The homebuyer tax credit forms and rules are now in place for 2009 !!!
I just wanted to let all of my realtor friends be informed of this new tax credit and use it as a tool to get your fence sitters into action... if you are in Georgia... feel free to send them to me for pre approval - I will include the tax forms in their closing package along with their appraisal and homestead exemption forms.
The Treasury Department has approved and put into place this portion of the American Recovery and Reinvestment Act of 2009.
The Treasury and the IRS which will manage the tax credits have the forms and regulations in place for homebuyers who wish to claim the first time credit established.
The forms and instructions for claiming the credit on the 2008 tax returns are available on www.irs.gov the form number is 5405.
The credit is available to homebuyers who purchase a home before December 1, 2009. The IRS is allowing homebuyers to claim the credit either on their 2009 tax return or immediately on the 2008 return due in April.
The tax credit represents 10 percent of the purchase price of a home up to a maximu of $8,000 or $4,000 for married taxpayers filing separate returns. The $7,500 tax credit that was authorized under earlier legislation last year was actually a 15 year loan; the new tax credit does not have to be repaid by the homeowner under ordinary circumstances. The credit DOES have to be repaid if the homeowner sells the home in less that 36 months or if the home ceases to be his/her principal residence during that time.

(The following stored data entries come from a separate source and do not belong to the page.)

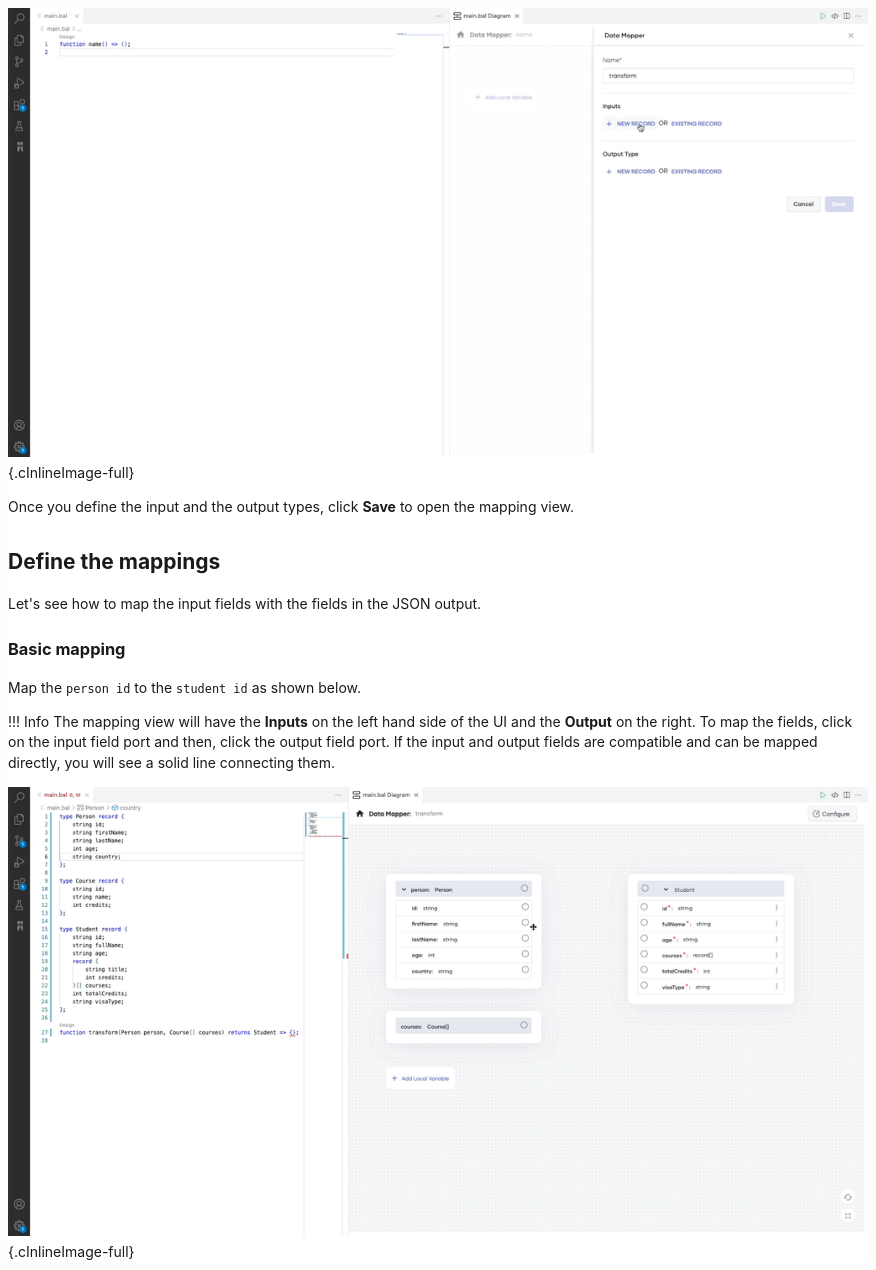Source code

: ![Configure Data Mapper](../img/visual-programming/datamapper/define-inputs-n-output.gif){.cInlineImage-full}

Once you define the input and the output types, click **Save** to open the mapping view. 

## Define the mappings

Let's see how to map the input fields with the fields in the JSON output.

### Basic mapping

Map the `person id` to the `student id` as shown below.

!!! Info
    The mapping view will have the **Inputs** on the left hand side of the UI and the **Output** on the right. To map the fields, click on the input field port and then, click the output field port. If the input and output fields are compatible and can be mapped directly, you will see a solid line connecting them.

![Basic Mapping](../img/visual-programming/datamapper/basic-mapping.gif){.cInlineImage-full}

For the purpose of this credit, a first time homeowner is defined as one who has not owned a home for the 36 months ending on the date of purchase.
The tax credit is available to taxpayers with adjusted gross incomes up to $75,000 or $150,000 for married taxpayers filing jointly. Anything above those income levels the credit is gradually phased out.
Homeowners who purchased a house between April 8 and December 31, 2008 (previous year) are not eligible for the new revised credit. They are governed by earlier legislation and can claim the $7,500 repayable credit.